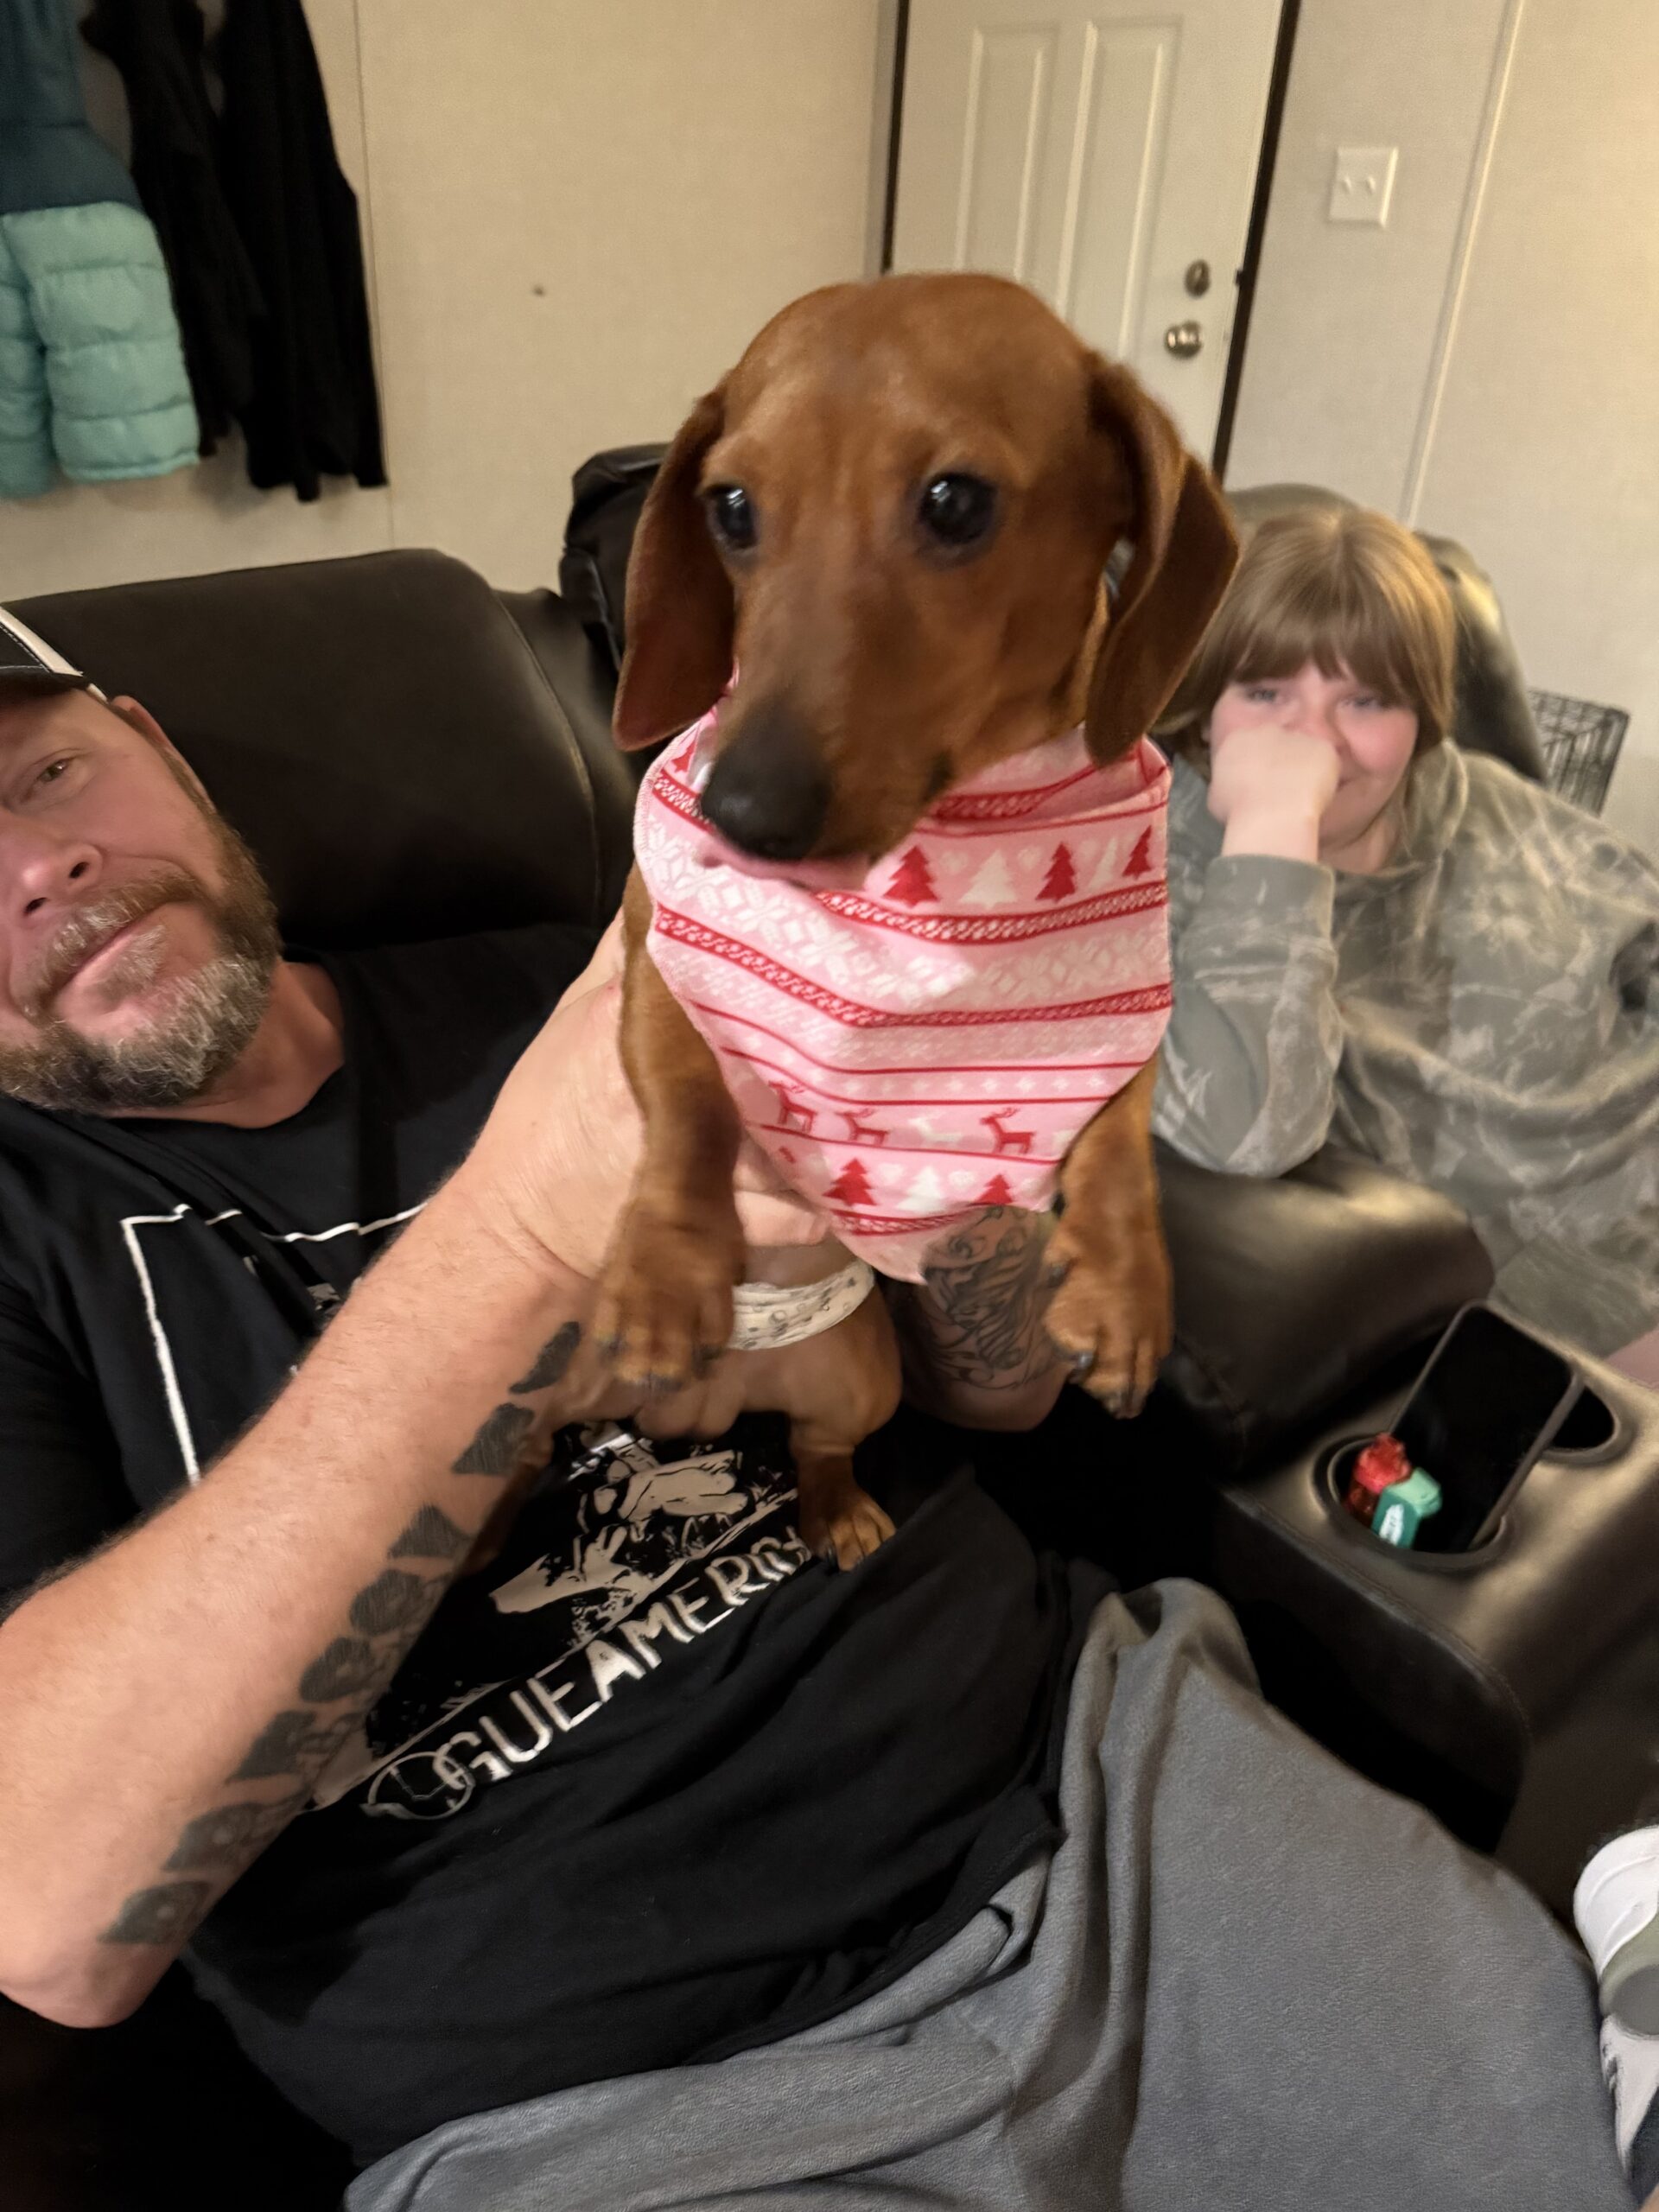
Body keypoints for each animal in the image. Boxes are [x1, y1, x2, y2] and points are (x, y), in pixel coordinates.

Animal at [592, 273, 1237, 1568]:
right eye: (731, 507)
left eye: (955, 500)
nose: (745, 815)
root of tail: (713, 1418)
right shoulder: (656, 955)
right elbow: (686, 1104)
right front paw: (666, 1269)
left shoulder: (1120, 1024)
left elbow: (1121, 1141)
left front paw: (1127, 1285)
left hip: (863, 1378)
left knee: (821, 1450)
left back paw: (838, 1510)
#####
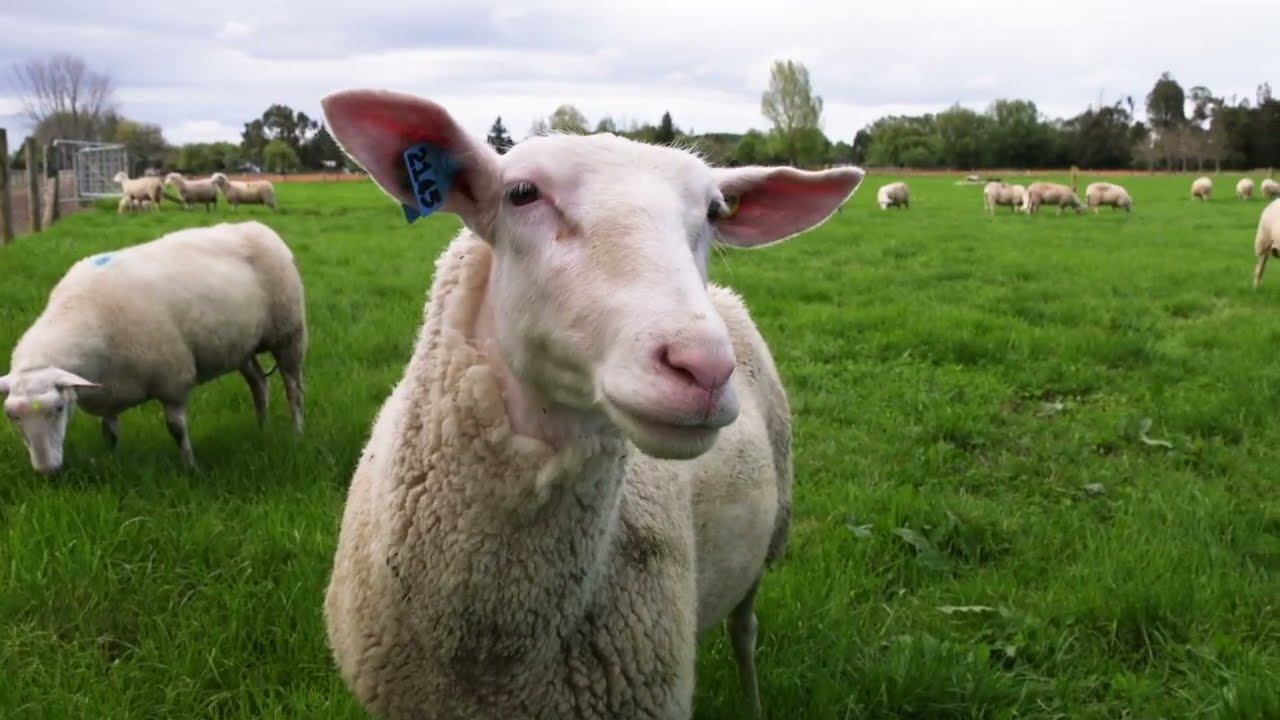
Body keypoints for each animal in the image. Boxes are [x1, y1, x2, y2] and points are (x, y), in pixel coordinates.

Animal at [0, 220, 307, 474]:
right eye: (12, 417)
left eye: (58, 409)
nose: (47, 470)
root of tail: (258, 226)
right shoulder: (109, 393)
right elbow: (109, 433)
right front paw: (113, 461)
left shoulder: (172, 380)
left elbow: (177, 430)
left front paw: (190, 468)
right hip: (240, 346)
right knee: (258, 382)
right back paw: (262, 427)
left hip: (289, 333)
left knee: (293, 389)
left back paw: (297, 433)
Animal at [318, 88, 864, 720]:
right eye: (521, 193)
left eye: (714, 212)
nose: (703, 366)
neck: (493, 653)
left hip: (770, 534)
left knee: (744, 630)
#####
▸ Exercise aim
Scan the entries above for the word "shoulder", then copy every line in which it occurs.

▸ Result
right shoulder: (656, 955)
left shoulder: (1120, 1024)
right shoulder: (109, 393)
left shoulder: (172, 380)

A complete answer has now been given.